I can't decide how much I love or hate this hetero-crazy ad site for Reversa anti-aging skin creams, but it got me craving oysters, which I can't stand as an actual food, aside from their metaphorical use by Reversa.

In case you missed this gem of a craft site, go check out Tampon Crafts. The Halloween crafts are ingenious.


Do you see how nutritionally deprived the Palinode looks in the above photograph? That was yesterday morning. We tried out a new place for breakfast called the Cornerhouse something-or-other. The food was good, but our orders took a while to come out, and we were just about nauseous with the hunger by the time our food arrived. We are very nearly as famished right now as he looks in that photo, so I must take my leave. We are heading back to the Cornerhouse to try out what is supposed to be a fantastic brunch buffet. It's brunch! It's a buffet! It's not having to rely on a slow-moving server!

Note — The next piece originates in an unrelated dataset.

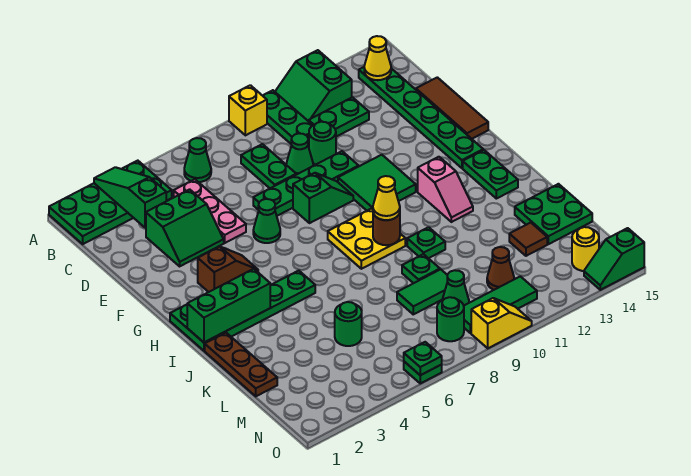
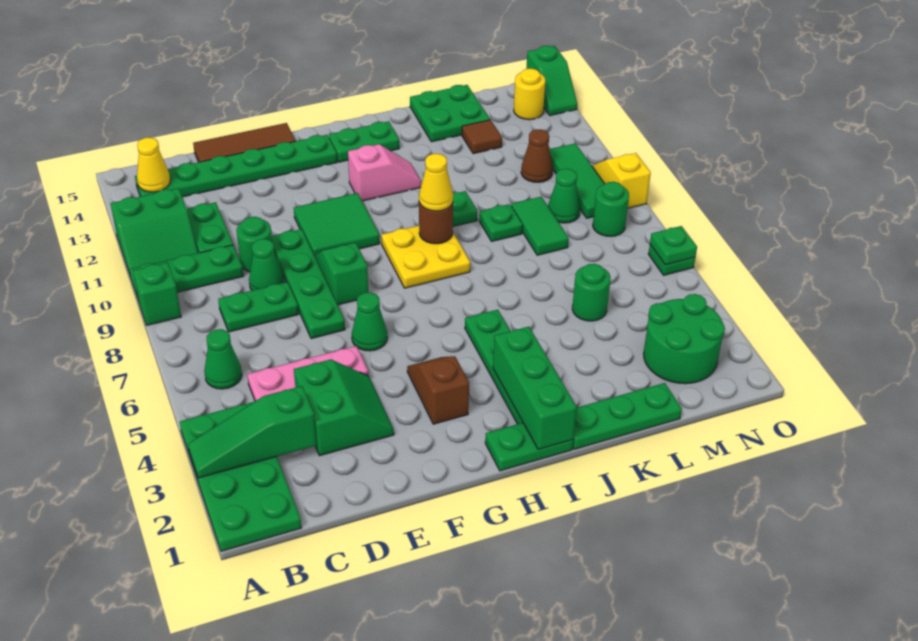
yellow brick A9 level 1 -> green brick A9 level 1
brown plate J1:L1 level 1 -> green plate J1:L1 level 1
none -> green round brick M2:N3 level 1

UPDATE: Cornerhouse brunch buffet = one-third good + two-thirds nasty. It's really too bad, because according to some friends of ours, this place was supposed to surpass all brunch buffet expectations. Alas, the coffee was sour, there was a distinct flavour of dirt in the potatoes, and the meat part of the bacon was somehow dry while the fat part appeared barely cooked. On the upside, they made the best eggs benedict I've ever had the pleasure of eating. I don't like to forecast the future, because it feels as though I am just begging for something awful to befall me, but I think it's safe to say that I will not be returning on any future Sundays.